We hope to find out how we can get more women to apply – and we encourage universities to also ensure that more women researchers apply to us. Because we cannot change things alone

Pernille Rype, head of communications at the Innovation Fund Denmark

“It’s the Ministry of Research and Education which appoints the board of directors. And this is something that there has been a focus on. Also in the management group, which I am a part of. Here there are two men and three women. And it is something that our director has a focus on in the entire organisation.”

At the Innovation Fund Denmark, they are working out a diversity policy with specific targets.

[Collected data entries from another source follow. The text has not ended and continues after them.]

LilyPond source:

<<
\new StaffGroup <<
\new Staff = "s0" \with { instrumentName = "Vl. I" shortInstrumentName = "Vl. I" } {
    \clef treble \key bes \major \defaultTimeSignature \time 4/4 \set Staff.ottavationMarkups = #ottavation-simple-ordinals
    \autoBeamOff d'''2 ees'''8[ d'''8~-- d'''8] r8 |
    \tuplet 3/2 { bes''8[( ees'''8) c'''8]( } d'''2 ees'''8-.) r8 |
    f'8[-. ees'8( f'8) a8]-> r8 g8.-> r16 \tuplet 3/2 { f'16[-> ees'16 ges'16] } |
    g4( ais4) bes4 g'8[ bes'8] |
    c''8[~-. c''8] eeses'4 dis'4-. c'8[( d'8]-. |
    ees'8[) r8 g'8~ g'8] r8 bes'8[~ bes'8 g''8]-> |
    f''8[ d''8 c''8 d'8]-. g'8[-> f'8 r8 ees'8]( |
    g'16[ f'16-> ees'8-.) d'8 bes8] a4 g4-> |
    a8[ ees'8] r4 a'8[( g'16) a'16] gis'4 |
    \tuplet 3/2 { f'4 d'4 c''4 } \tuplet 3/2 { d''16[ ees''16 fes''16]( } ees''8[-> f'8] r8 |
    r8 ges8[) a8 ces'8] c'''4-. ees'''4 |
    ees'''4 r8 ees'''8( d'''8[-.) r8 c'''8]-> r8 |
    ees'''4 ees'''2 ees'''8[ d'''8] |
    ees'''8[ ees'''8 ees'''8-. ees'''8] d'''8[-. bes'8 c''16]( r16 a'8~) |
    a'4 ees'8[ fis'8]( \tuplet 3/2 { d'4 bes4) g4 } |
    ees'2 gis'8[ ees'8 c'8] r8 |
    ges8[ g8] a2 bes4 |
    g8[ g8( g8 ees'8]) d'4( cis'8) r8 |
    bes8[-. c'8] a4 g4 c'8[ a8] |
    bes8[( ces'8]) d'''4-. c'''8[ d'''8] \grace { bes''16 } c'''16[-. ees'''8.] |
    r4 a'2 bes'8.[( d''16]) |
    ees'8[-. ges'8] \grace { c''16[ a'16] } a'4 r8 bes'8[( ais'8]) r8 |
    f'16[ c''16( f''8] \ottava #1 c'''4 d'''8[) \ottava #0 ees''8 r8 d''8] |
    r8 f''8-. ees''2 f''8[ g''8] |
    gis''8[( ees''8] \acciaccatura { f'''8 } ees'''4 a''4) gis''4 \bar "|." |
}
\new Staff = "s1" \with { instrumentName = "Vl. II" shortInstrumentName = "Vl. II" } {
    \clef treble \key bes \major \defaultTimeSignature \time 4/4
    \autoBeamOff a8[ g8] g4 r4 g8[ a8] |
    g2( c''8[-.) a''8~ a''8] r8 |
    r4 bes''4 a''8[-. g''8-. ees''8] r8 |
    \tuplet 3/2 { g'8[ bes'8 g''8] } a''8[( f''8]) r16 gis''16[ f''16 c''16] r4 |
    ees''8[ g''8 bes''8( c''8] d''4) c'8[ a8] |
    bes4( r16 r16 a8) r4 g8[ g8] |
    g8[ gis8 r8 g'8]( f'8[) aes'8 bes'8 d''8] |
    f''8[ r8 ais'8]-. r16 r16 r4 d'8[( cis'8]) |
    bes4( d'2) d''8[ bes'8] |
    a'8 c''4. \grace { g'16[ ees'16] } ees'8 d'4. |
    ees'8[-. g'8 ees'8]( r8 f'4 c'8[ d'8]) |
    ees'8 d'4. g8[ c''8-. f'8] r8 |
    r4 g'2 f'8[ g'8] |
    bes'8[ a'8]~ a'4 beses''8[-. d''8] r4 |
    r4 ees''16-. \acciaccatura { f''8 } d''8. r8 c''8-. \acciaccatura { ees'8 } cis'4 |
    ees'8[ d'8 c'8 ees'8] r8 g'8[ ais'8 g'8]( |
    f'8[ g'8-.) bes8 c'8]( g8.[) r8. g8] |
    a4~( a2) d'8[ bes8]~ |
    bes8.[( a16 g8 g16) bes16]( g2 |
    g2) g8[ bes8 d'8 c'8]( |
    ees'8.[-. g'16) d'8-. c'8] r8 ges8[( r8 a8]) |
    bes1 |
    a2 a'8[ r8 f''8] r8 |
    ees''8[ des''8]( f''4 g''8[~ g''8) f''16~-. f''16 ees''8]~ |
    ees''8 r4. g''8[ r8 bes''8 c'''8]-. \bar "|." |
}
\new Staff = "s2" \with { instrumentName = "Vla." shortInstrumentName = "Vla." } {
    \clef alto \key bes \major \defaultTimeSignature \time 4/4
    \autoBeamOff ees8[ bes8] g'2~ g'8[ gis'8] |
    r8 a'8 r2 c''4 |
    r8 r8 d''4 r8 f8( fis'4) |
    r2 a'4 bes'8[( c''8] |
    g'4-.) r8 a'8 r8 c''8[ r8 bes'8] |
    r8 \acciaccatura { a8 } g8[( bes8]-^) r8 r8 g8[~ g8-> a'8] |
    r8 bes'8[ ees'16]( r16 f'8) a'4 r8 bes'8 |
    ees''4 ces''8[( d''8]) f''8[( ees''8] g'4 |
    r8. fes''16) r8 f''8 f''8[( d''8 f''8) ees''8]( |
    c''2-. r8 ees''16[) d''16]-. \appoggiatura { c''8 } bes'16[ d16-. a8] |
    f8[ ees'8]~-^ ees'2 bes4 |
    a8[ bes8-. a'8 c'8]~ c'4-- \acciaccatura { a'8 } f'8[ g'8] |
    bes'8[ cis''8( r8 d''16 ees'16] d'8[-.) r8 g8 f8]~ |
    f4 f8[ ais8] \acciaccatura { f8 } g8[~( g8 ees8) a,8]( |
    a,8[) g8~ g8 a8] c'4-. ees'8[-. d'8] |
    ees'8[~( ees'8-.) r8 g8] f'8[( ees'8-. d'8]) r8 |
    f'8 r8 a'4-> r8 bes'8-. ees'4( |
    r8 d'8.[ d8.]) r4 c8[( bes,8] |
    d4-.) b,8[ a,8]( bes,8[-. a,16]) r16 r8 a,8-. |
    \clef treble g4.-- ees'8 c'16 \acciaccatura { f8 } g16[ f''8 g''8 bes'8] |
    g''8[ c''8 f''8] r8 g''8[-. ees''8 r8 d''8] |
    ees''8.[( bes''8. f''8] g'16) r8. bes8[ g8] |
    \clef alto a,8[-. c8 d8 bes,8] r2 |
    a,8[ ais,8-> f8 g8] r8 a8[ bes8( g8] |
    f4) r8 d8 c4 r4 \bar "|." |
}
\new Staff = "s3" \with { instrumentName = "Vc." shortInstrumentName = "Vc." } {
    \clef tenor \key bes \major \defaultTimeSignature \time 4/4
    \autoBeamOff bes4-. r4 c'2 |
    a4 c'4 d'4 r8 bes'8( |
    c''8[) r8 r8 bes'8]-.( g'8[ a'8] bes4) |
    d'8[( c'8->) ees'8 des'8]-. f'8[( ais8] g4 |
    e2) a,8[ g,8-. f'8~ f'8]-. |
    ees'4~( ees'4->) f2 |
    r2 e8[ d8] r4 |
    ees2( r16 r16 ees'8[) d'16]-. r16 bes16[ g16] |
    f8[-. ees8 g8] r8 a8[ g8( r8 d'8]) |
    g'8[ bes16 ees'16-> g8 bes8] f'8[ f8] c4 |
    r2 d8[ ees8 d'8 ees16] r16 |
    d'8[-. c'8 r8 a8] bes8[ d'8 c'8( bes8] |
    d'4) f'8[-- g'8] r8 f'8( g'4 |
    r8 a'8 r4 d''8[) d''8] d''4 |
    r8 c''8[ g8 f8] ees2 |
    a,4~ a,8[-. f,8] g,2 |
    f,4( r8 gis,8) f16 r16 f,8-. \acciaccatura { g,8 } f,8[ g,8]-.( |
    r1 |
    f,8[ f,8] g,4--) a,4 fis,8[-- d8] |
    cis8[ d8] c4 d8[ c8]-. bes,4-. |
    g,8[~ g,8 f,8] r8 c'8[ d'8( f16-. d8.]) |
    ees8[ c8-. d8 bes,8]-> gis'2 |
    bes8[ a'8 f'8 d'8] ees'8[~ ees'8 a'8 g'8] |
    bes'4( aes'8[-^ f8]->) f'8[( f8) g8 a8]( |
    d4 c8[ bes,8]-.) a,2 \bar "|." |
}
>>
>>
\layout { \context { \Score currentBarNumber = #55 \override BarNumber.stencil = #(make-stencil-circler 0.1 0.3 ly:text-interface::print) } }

“We have found a bias where more men than women apply for our grants. At the beginning of October, we presented an analysis with McKinsey that examines how we can get more talented women in play and how we can improve the gender balance in STEM subjects. At the Innovation Fund Denmark, we have just presented several initiatives that focus on gender diversity. We are in the process of appointing female ambassadors in all our programmes. We have planned to run a pilot project with our entrepreneurial programme, Innofounder, where we look at the entire application process and the way we describe and market the scheme. And we are looking at whether we can anonymise application processes, ” Pernille Rype explains.

The plan is that Innovation Fund Denmark uses the lessons learned from the entrepreneur project InnoFounder in other areas. And the fund is reviewing their application processes in general.

“We are reviewing our application form for research projects, Grand Solutions, and the idea is that we interview a number of qualified female researchers to hear why they have not applied. We hope to find out how we can get more women to apply – and we encourage universities to also ensure that more women researchers apply to us. Because we cannot change things alone,” says Pernille Rype.

Collecting signatures

As a part of the campaign Vanessa Jane Hall has started a petition to improve the gender balance in research. One of the objectives is to focus more on the gender balance in both the boards of the Danish research funds, but also among researchers who receive grants from the funds.

226 Danish and foreign researchers have signed the petition so far. When 500 have signed, the signatures will be sent to the research funds and to Minister for Research and Education Tommy Ahlers.

I hope that there will be more women in the funds’ boards of directors when you check back in a year or two

Vanessa Jane Hall, founder of the ‘Promote Me’ campaign

“So far, the site has been shared on social media. I hope that it reaches people at the universities and sets off a debate on gender balance in research. I have got a good response from both male and female researchers. If there is any negative feedback, I haven’t heard it yet,” says Vanessa Hall, laughing.

“It seems as if there is a greater focus on diversity in research and that things are about to change. Many research funds already have a policy on gender equality and diversity. ”

What do you hope to achieve with the campaign?

“I hope to create a greater awareness that there is a gender imbalance. And that all the funds will consider how their application processes work. And if they are having problems with gender diversity, to draw inspiration from others who have achieved good results. I hope that there will be more women in the funds’ boards of directors when you check back in a year or two,” says Vanessa Jane Hall.